◆ Brief ◆
Report every line below that carries the word "panel".

◆ Exercise data ◆
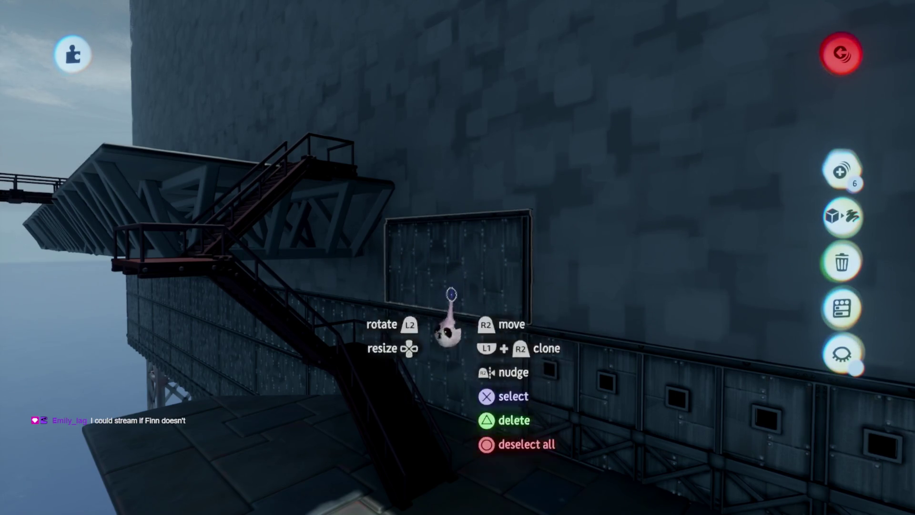
mouse_move(590, 398)
left_mouse_down()
mouse_move(477, 119)
mouse_move(477, 162)
left_mouse_up()
mouse_move(442, 217)
left_mouse_down()
mouse_move(439, 225)
mouse_move(458, 211)
left_mouse_up()
Carry the panel group along the tower base and set it beside the walkway
scroll(458, 210, "down", 3)
scroll(475, 265, "down", 5)
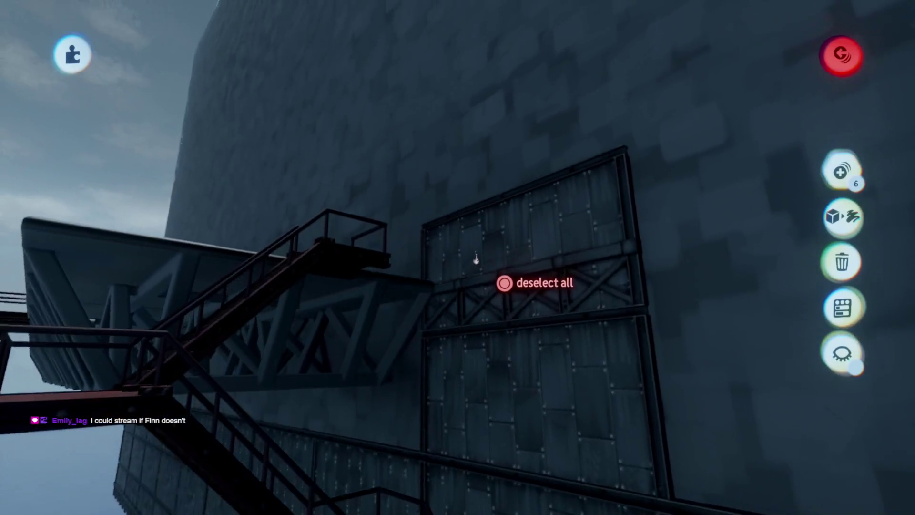
scroll(476, 260, "down", 3)
mouse_move(474, 257)
left_mouse_down()
mouse_move(406, 245)
mouse_move(415, 251)
mouse_move(408, 296)
left_mouse_up()
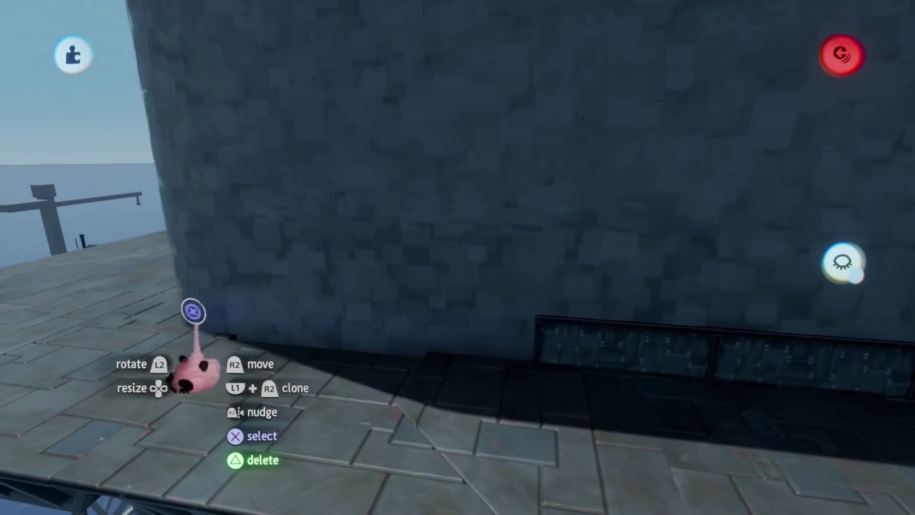
mouse_move(416, 351)
left_mouse_down()
mouse_move(364, 337)
mouse_move(328, 304)
left_mouse_up()
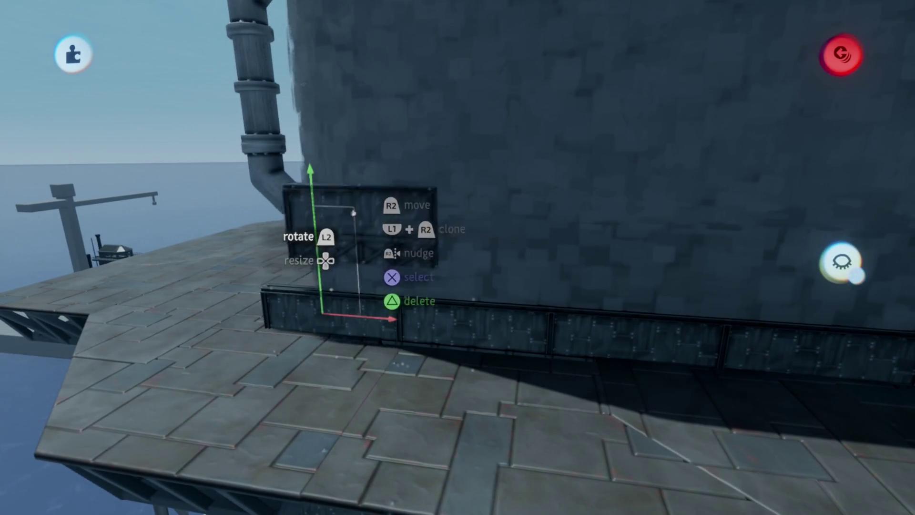
left_click_drag(339, 241, 384, 378)
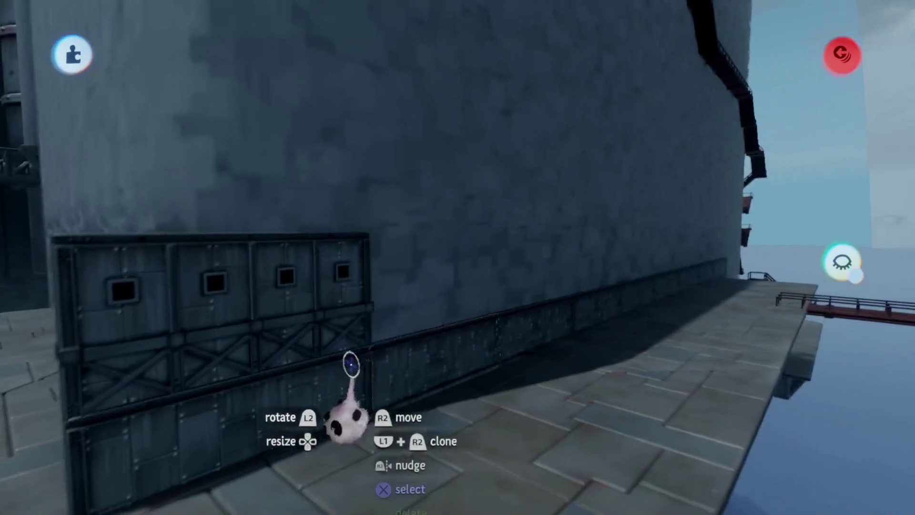
Turn on Hide Everything Else and drop a panel block into the wall gap
mouse_move(373, 249)
left_mouse_down()
mouse_move(443, 300)
mouse_move(361, 324)
mouse_move(470, 367)
left_mouse_up()
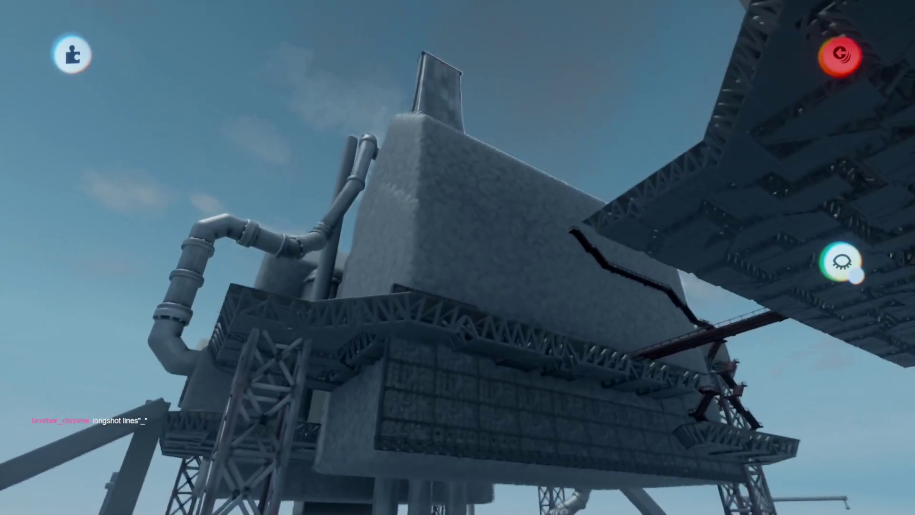
left_click(842, 262)
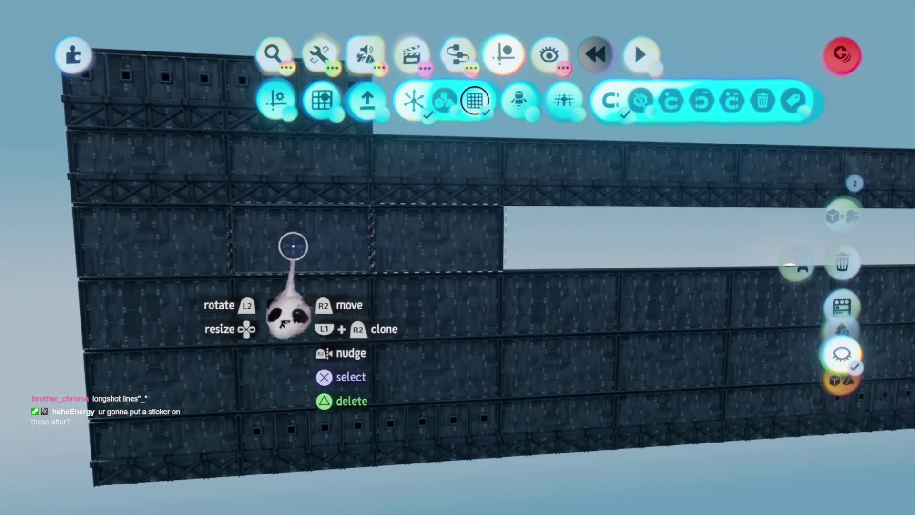
mouse_move(302, 246)
left_mouse_down()
mouse_move(460, 255)
mouse_move(300, 247)
left_mouse_up()
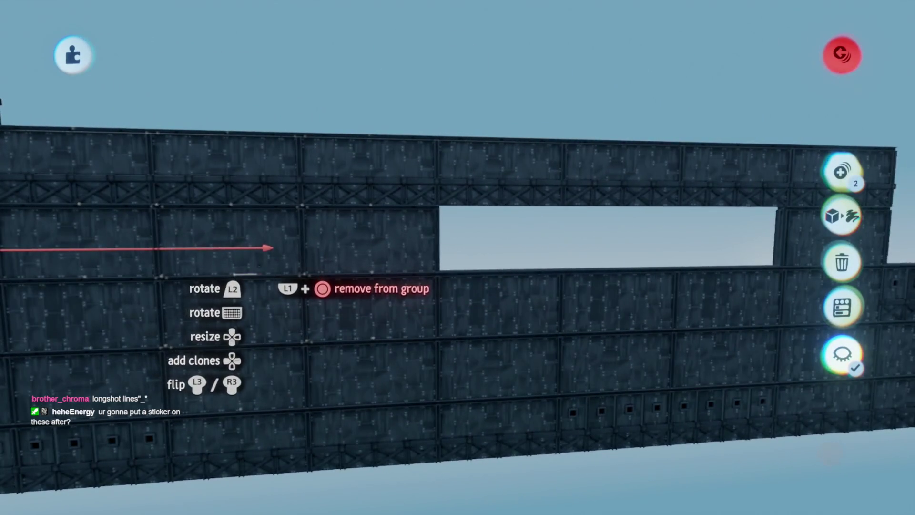
mouse_move(461, 350)
left_mouse_down()
mouse_move(470, 315)
mouse_move(459, 307)
mouse_move(467, 336)
mouse_move(458, 324)
mouse_move(476, 239)
mouse_move(539, 111)
left_mouse_up()
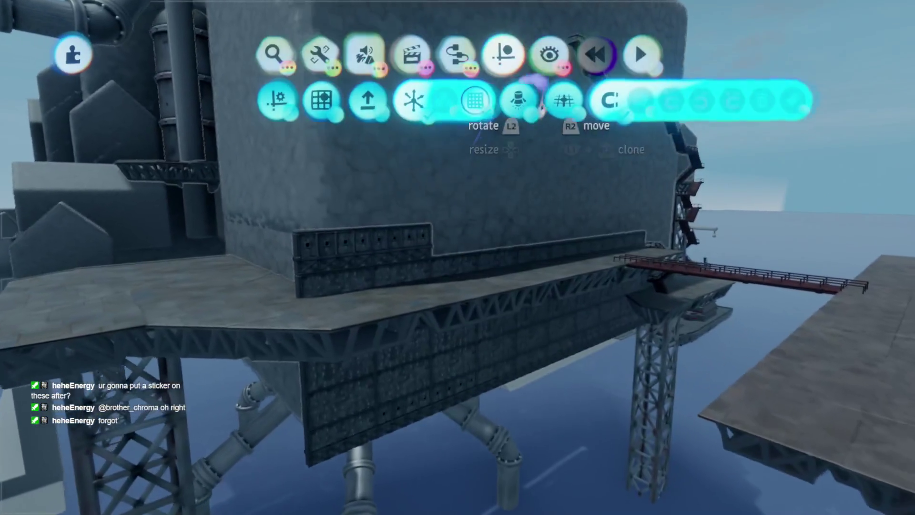
Lift a wall panel out of the gap, turn it and slot it back into the wall
left_click(548, 54)
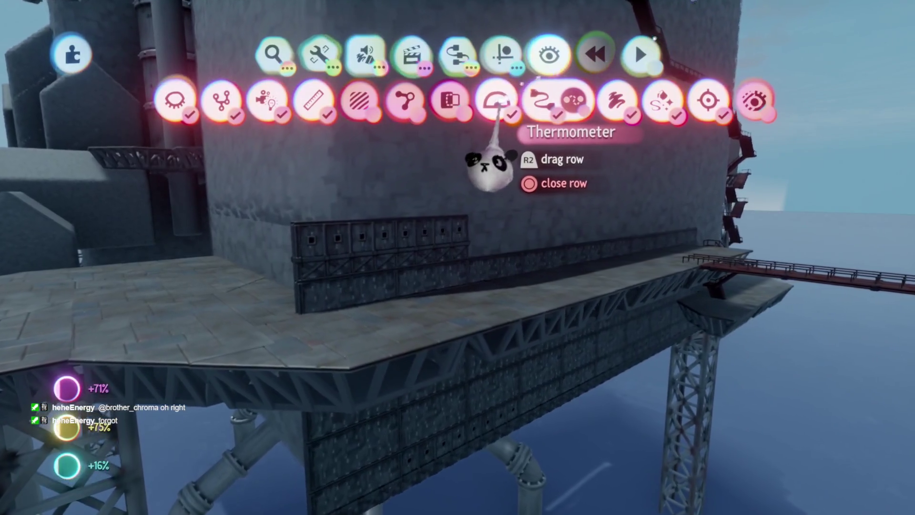
key("Escape")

◆ Output ◆
Carry the panel group along the tower base and set it beside the walkway
Turn on Hide Everything Else and drop a panel block into the wall gap
Lift a wall panel out of the gap, turn it and slot it back into the wall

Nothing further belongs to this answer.